While their restaurant started a bit rocky, it was after Hawkins invented his famous smoked chicken pasta salad, raspberry vinaigrette and beer bread that business took off. “Back then, 30 years ago, pasta wasn’t popular in Utah. On the coasts it was, but Utah was definitely a meat and potatoes culture,” he remembered. “We started getting introduced to other things, pasta being one. So I needed to come up with a pasta salad, and I played around with some recipes and made a special dressing for it. We started doing really well.”

Though his creation started Hug-Hes’s upward growth, Hawkins does not have a culinary background. He went to school for Business Administration with an emphasis in finance and started his restaurant career as a bouncer for the night crowd at JB’s Big Boy in Provo. But his extensive restaurant experience means he knows exactly what goes into making a menu for a new restaurant. “Use the minimal amount of ingredients as possible because you can maintain freshness in your food and design your menu to use different items in different ways. You learn the price points and what it takes to price out raw products for your menu item,” he said.

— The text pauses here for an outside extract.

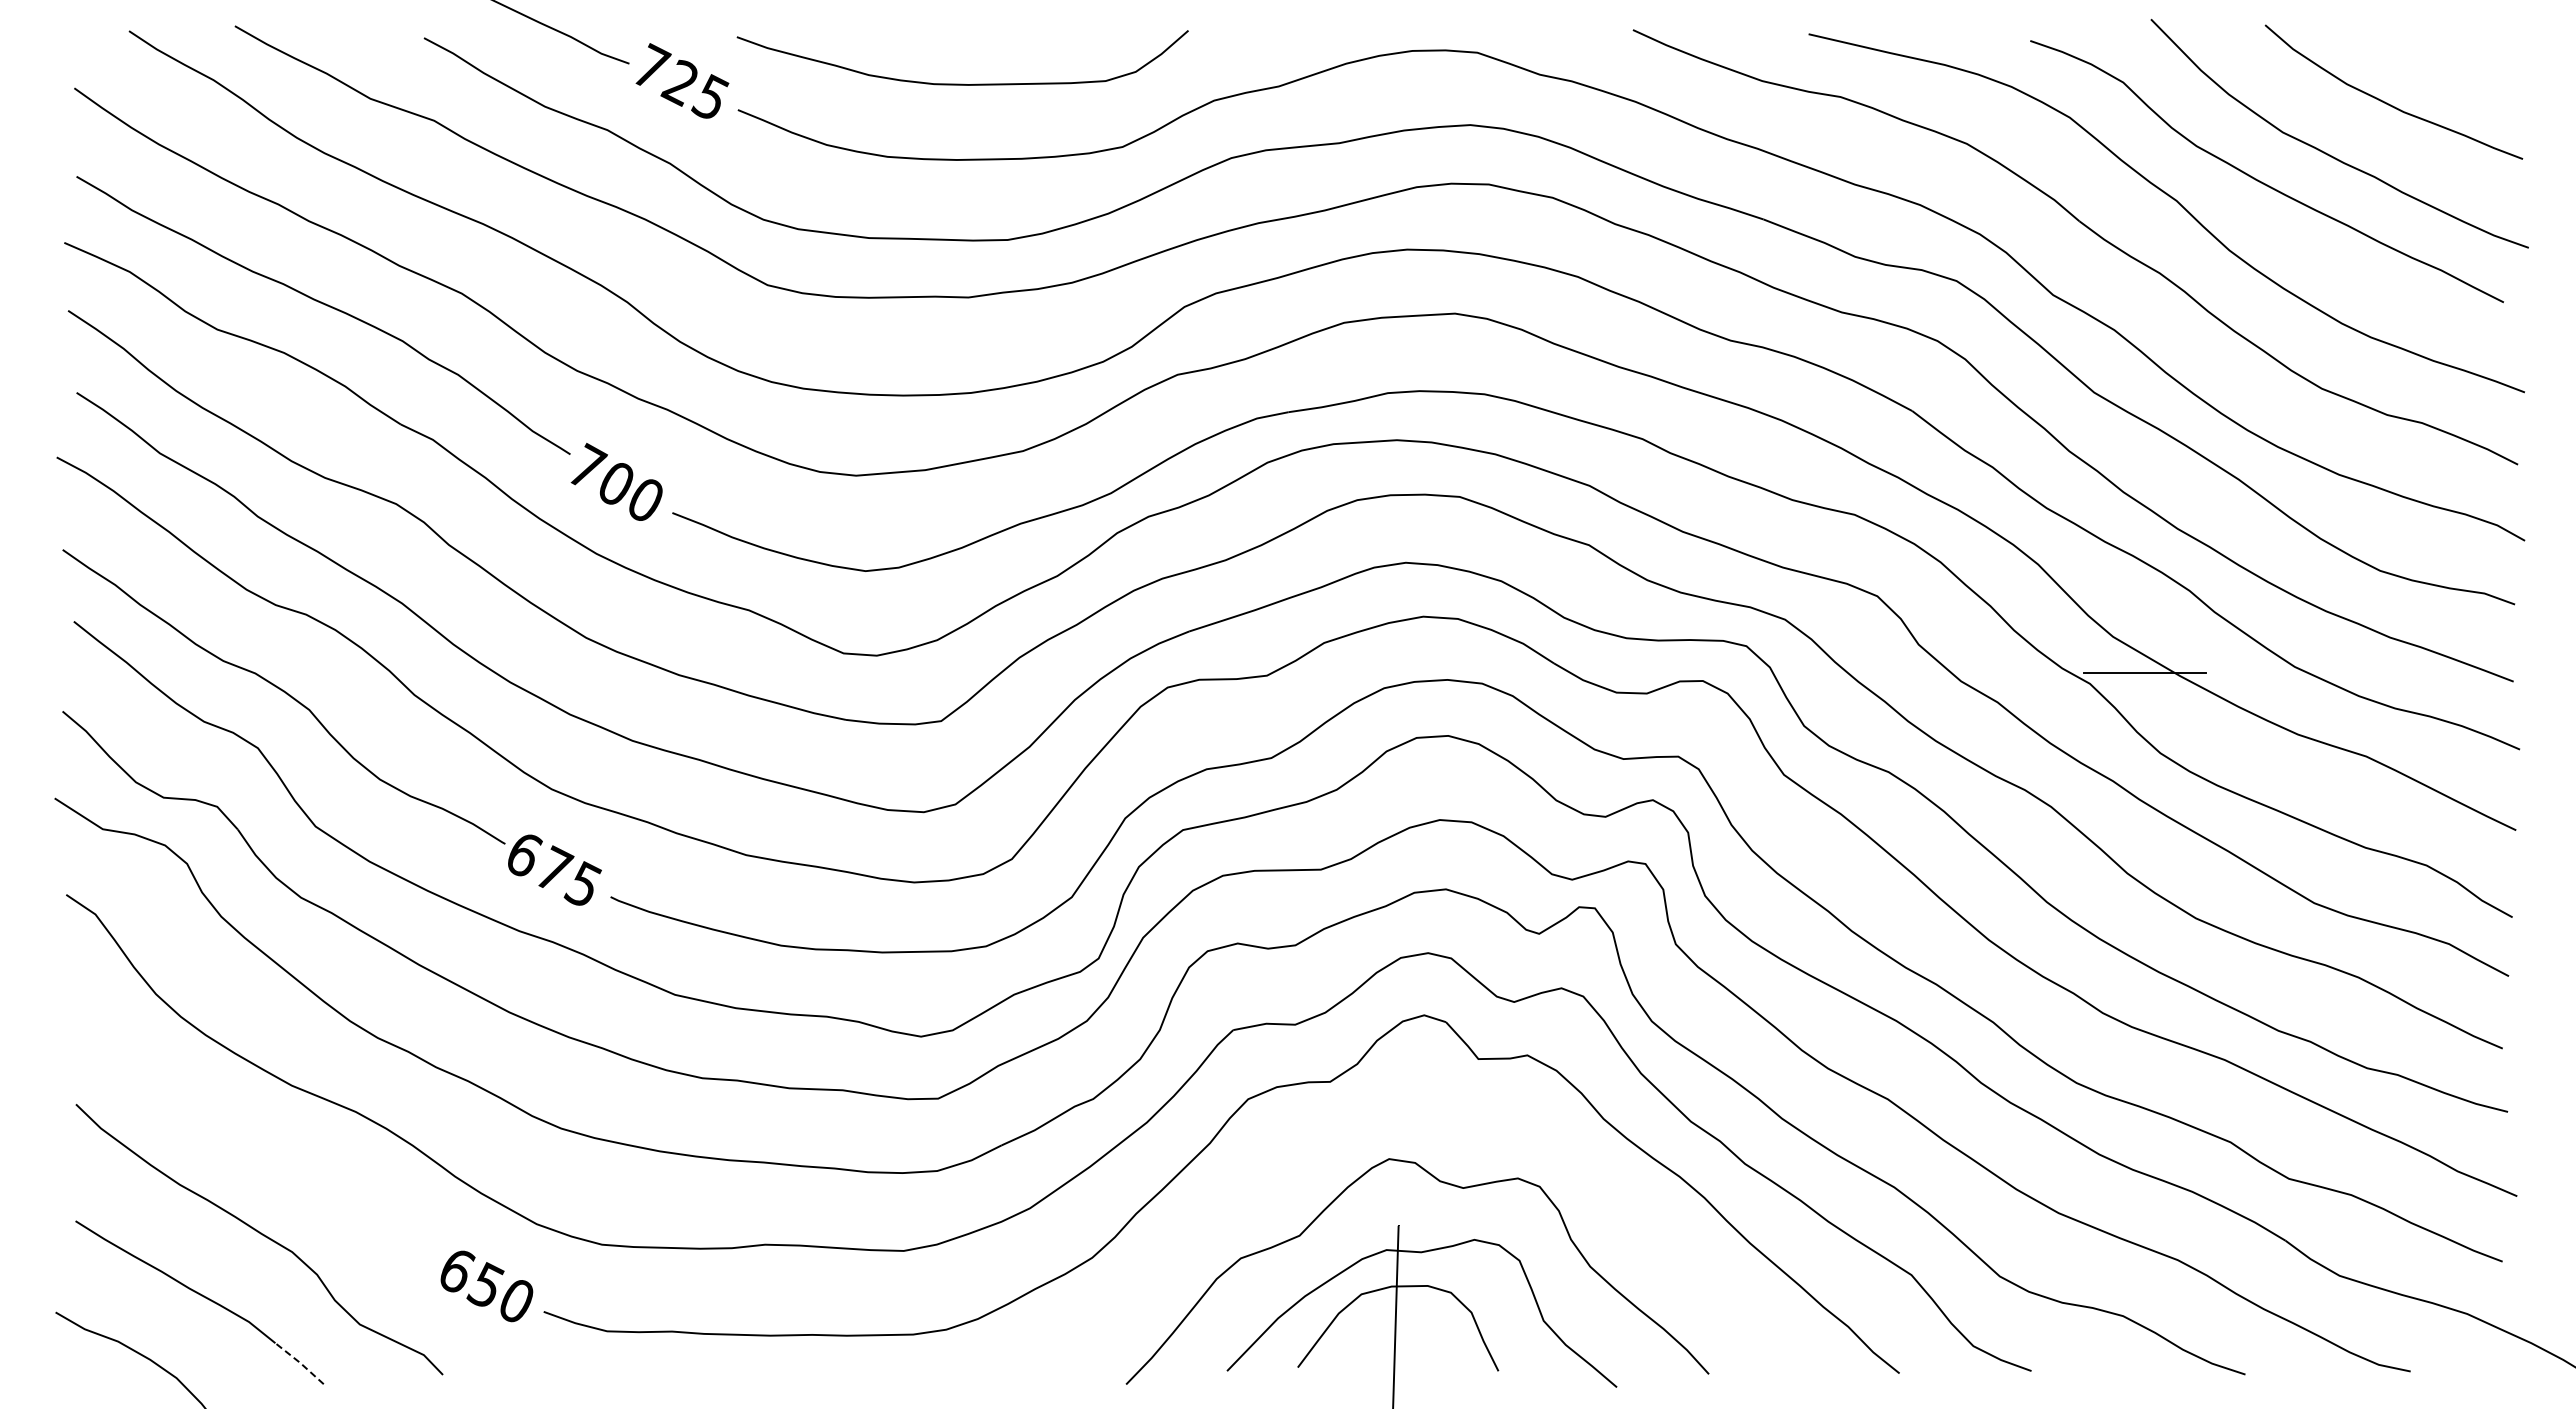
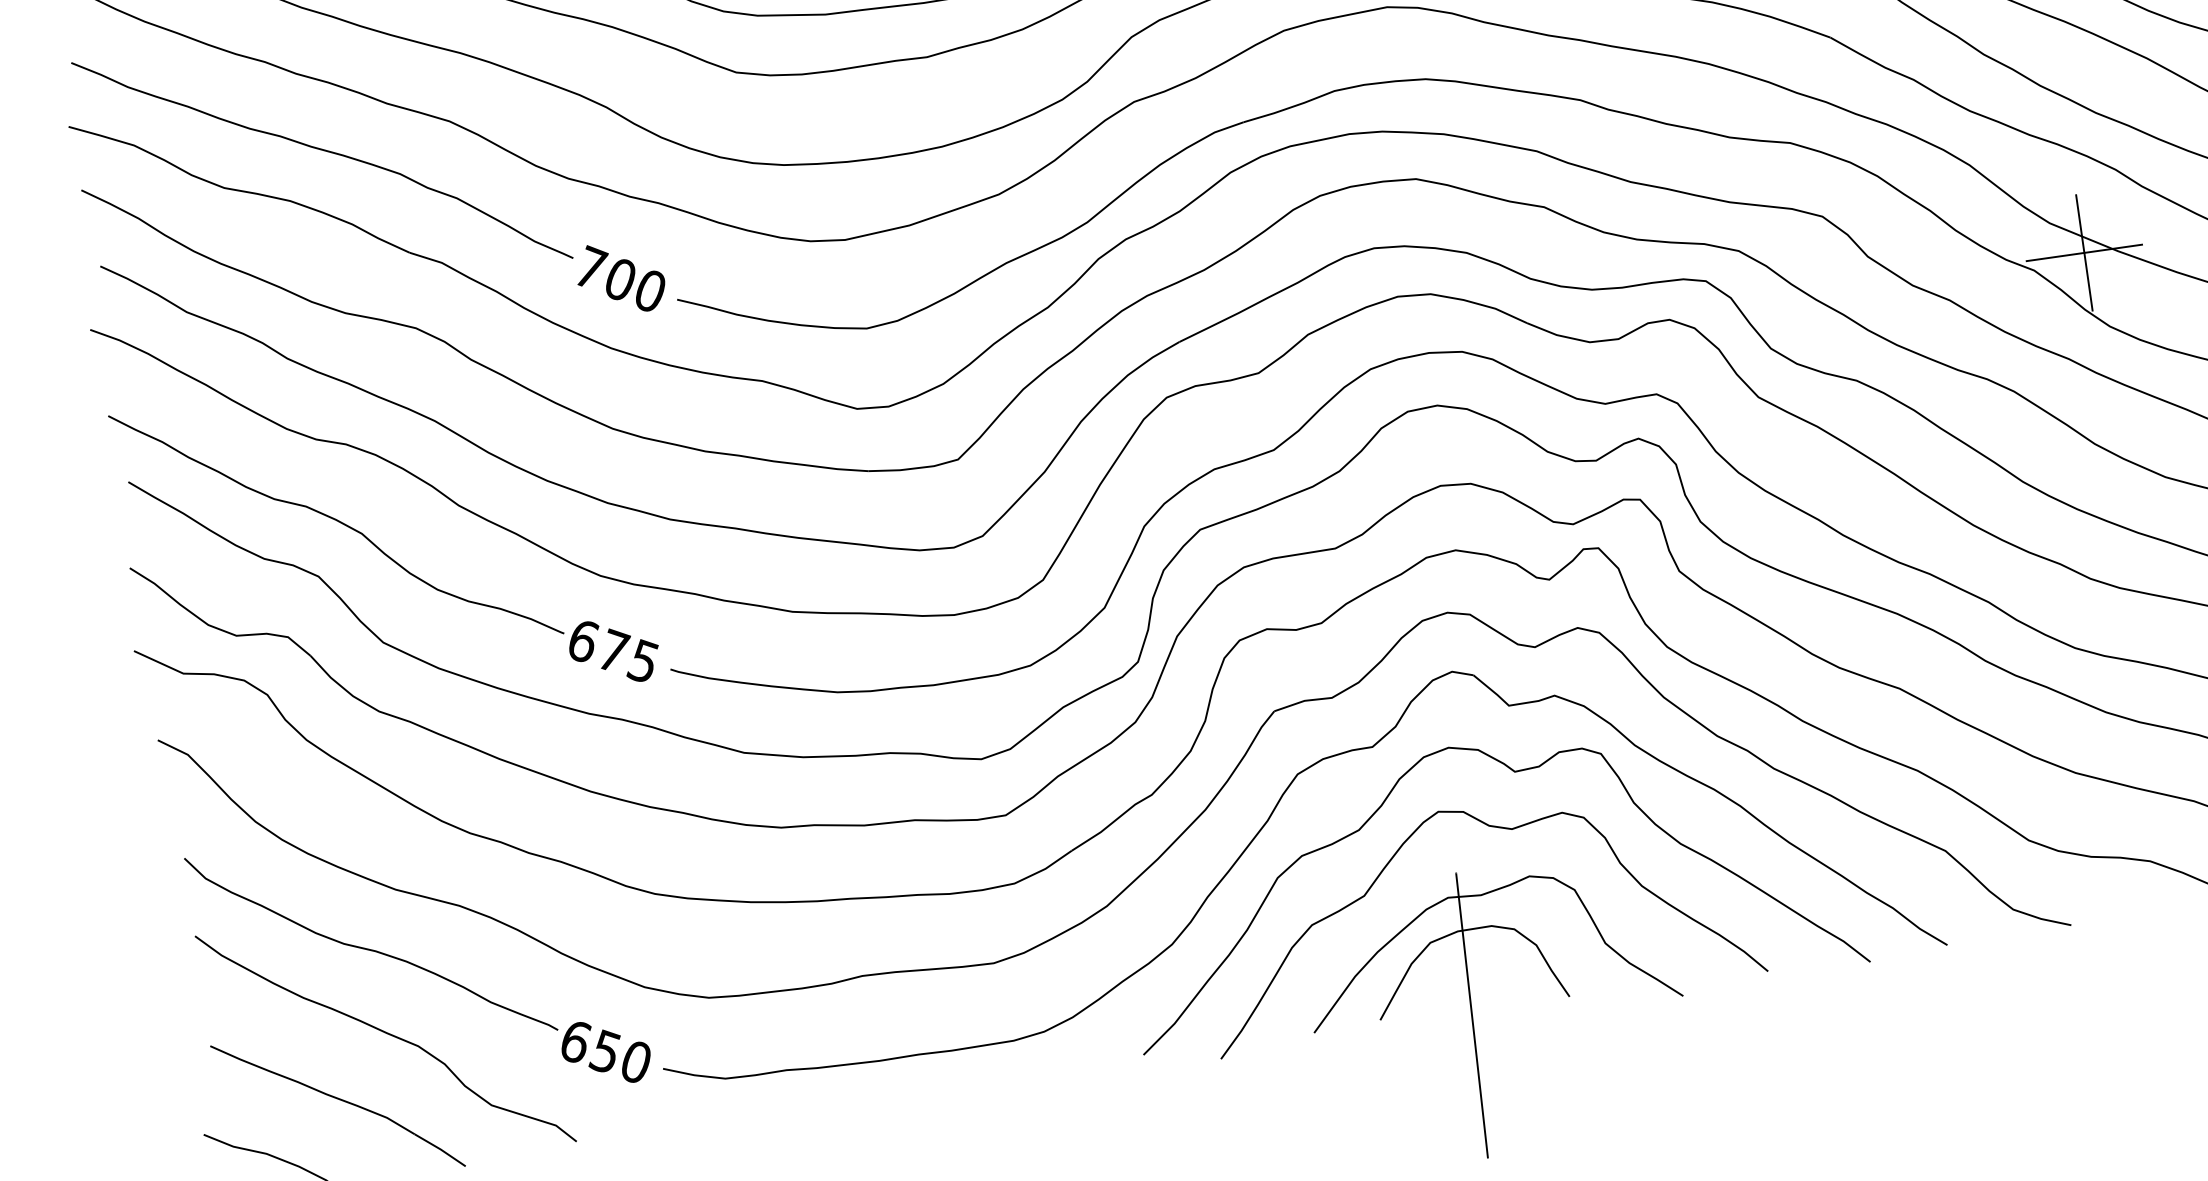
line: (2144, 672) -> (2084, 252), added
curve: (1474, 1129) -> (1514, 772), added
curve: (256, 1143) -> (370, 948), added
line: (300, 1362) -> (440, 1149), dashed -> solid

Right now, Hawkins is working on his exit strategy, planning to leave day-to-day operations to his son, Jordan, as well as long-time employee Nathan Richie. But experience speaks volumes, and his advice to those wanting to start their own business is simple: “If you have a passion for a certain industry, get involved with that industry first. You can’t make a good decision if you don’t know what it’s about. It could take a sacrifice to do that, you might make more money doing something else. But if it’s your passion, try it out first.”

As for what’s behind the name, that’s a pretty funny story. “The name comes from my wife’s maiden name, Hughes. Her father was in the FBI Washington in D.C. like 70 years ago, and the Easterners would see Hughes and see the ‘G,’ so they’d pronounce it Hug-Hes. We probably had 100 different names, but that floated right to the top.”